Christoph Haas wrote:
> Thomas Goirand schrieb:
>> Christoph Haas wrote:
>>> My new ISPmail tutorial for Lenny is out. Yay!
>> I had a look at your tutorial, it's funny to see that it's very close to
>> what our control panel does. In fact, we do absolutely all of what is
>> described there, except that we don't use MySQL for postfix as we have
>> found that flat files are faster: the DB is just dumped into flat files.
> How many virtual users and aliases do you have? I'm not sure how well it
> scales with more than a thousand users. I just have 150 accounts here on
> a server that I used for testing. And I love the flexibility of putting
> a row into a database table and instantly having the change online.
> Somehow I don't like batch processes that create text/hash files unless
> necessary.

No pb with thousands of users...

> If the MySQL service becomes unavailable for Postfix then the sending
> server will get a 4xx temporary error. In a huge setup I'd probably set
> up monitoring to get noticed of such outages quickly. And I'd use a load
> balancer in front of two MySQL instances (master-slave replication).

MySQL replication only works with low loads. In fact, running MySQL over
the network has a HUGE performance penalty.

>> On top of what you describe above, you panel does:
>> - tumgreyspf
> A reader suggested to give postfix-policyd-spf-python a try instead.

tumgreyspf doesn't work very well, I'd like to replace it by something
better in fact.

>> - dkimproxy (filtering and scanning)
> I have that on my list. Since SPF hardly helps against spam here I can
> as well try that. :)

The issue with DKIM is not about filtering. It's MANDATORY to sign your
email to be able to send to some big providers (namely: yahoo).

>> - some basic DSL stop rules (major source of spam)
>> - basic header and body checks
> I find those dangerous. Which do you use?

I filter things like /^dsl.*\..*/, /ppp.*\..*/ and things like that,
known attachments like file.zip, details.zip and such, known X-Mailer
like SmartMailer, Avalanche, etc, subject with medecine names (I wont
write them here to avoid triggering spam filters...), and things like
that. The most efficient is the dsl/ppp/cable one. Nowadays, there is NO
WAY someone with such reverse DNS is sending legitimate emails without
using SASL auth, and it's very efficient.

>> - delivery in a SPAM imap box (using maildrop)
> With Dovecot you can use a global sieve configuration file to drop spam
> into a seperate folder. Maildrop has been a pain here. Seeing that it
> has a wrapper that catches segfaults (which it throws frequently)
> convinced me that I don't want to use it. And another problem are users
> who juse use POP3 because they just get to see their inbox.

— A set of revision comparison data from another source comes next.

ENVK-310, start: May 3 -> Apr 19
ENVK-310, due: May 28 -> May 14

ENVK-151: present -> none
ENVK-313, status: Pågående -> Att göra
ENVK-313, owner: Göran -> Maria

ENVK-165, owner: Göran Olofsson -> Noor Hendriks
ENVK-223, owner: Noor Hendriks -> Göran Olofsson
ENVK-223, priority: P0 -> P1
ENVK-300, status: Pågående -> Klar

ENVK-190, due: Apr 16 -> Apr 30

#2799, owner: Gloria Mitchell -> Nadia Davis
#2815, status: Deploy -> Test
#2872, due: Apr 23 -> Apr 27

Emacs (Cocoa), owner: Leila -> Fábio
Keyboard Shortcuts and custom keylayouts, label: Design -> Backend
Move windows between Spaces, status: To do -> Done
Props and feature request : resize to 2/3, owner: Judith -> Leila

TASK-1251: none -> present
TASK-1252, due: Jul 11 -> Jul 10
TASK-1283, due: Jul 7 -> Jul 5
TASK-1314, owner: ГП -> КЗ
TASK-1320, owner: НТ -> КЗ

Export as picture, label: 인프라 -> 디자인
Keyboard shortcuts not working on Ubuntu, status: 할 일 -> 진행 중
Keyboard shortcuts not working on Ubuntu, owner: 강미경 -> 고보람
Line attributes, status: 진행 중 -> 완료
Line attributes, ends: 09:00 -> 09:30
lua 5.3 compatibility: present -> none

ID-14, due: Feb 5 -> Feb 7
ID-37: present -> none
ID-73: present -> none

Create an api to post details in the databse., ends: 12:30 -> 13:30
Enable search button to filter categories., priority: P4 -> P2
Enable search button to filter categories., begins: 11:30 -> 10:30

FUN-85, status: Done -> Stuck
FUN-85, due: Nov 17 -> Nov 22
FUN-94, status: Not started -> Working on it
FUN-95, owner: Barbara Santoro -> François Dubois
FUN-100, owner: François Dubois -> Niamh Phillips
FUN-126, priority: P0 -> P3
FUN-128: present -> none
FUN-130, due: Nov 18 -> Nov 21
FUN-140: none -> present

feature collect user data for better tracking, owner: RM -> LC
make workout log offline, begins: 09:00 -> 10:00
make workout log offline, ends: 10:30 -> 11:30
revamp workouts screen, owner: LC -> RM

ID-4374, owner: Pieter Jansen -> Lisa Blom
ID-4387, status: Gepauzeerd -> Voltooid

I agree that maildrop is not so good, but I was stuck with it because of
the bandwidth usage thing. I'll be happy to use dovecot and sieve now.
As for the SPAM box not seen using POP3, well, that's the point of it!!!

>> - vacation messages
> That's fortunately easy with Dovecot+Sieve. Do you use maildrop for that
> purpose?

Also yes, as well as loop-detection and other things.

>> - mailbox quota
> Dovecot handles that. Although I don't like that the respective user
> does not get informed about the limits and just suddenly doesn't get
> mail any more.

Courier-maildrop sends a (configurable) message in the INBOX whenever
the mailbox reaches 90%, so it's fine.

>> - SMTP and pop3 traffic accounting in real time (if using courier)
>> - MLMMJ lists management
> Can you compare that to mailman? I haven't used MLMMJ yet.

Oh yes! MLMMJ is lightyears ahead of mailman, that is to me, something
of the past. MLMMJ is really GREAT, and the dev team doing it very
friendly as well.

>> Over the years, we have found that the biggest issue in this setup is
>> amavis. It's a dog: it takes an incredible amount of RAM and CPU for
>> what it does, and often crashes. Seems that the Lenny version is better
>> than the etch one (that was crashing for no reasons), but still, I don't
>> consider it a good product. Has anyone ever work with DSPAM? How is it
>> compared to amavis?
> I'm totally with you regarding Amavis. It's a resource hog, has cryptic
> configuration and sometimes just doesn't work for no reason. dspam is
> very badly documented and barely useable. I now have clamav-milter and
> spamassassin-milter on my list of things to try.

Just to remove amavis ??? Let me know if you do find a way to remove
Amavis and still have Clamav and Spamassassin running, I'm interested in
doing it as well.

>> Also, does one of you know a way to get the traffic information out of
>> dovecot? We support Dovecot, but don't use it, just because of that.
>> It's a shame because Dovecot is a WAY faster than courier.
> And much easier to configure. Not sure about the traffic information
> part though. Do you intend to limit the number of bytes a certain user
> transmits?

On our system, we do monitor FTP, POP, IMAP, SMTP and web traffic in
real time, so we can disable some accounts if they abuse.

>> Last thing: I think it's a shame that, when you setup amavis, clamav,
>> spamassassin and postfix in Debian, they are not configured by default
>> to work together. There's a lot of scripting needed to do this setup,
>> and there's no way (because of the Debian policy) to do this in a Debian
>> package postinst script.
> That might indeed be a bit too much to ask for. Postfix does one thing -
> and it does it well. You can combine it with many other pieces of
> software and it's hard to tell what you want to do with it. Emmanuel
> Revah made a step in that direction and is offering DISS
> [http://diss.manurevah.com/].

Well, I perfectly know how to script things, our panel does all of the
setup by itself, and there's nothing to be done by hand by the users.
It's just that it's not really Debian policy compliant, and it cannot be
sent in a postinst.

Now, it would have been great to have some kind of conf.d folder in
Postfix, but when I asked for it in the dev list of postfix, they swear
at me saying I was a useless c**t to ask for such foolish thing. Well,
not that much, but close! Meaning that there are 2 opposing force: the
Debian policy that forbids one to edit another configuration file, and
the authors refusing to make the software configuration/user friendly.
There's nothing we can do EXCEPT convince the maintainer to modify it's
package to "see" other tools.

It's a great pleasure to exchange opinions about all this, what you did,
etc. Thanks for posting in this list, I appreciate your view a lot!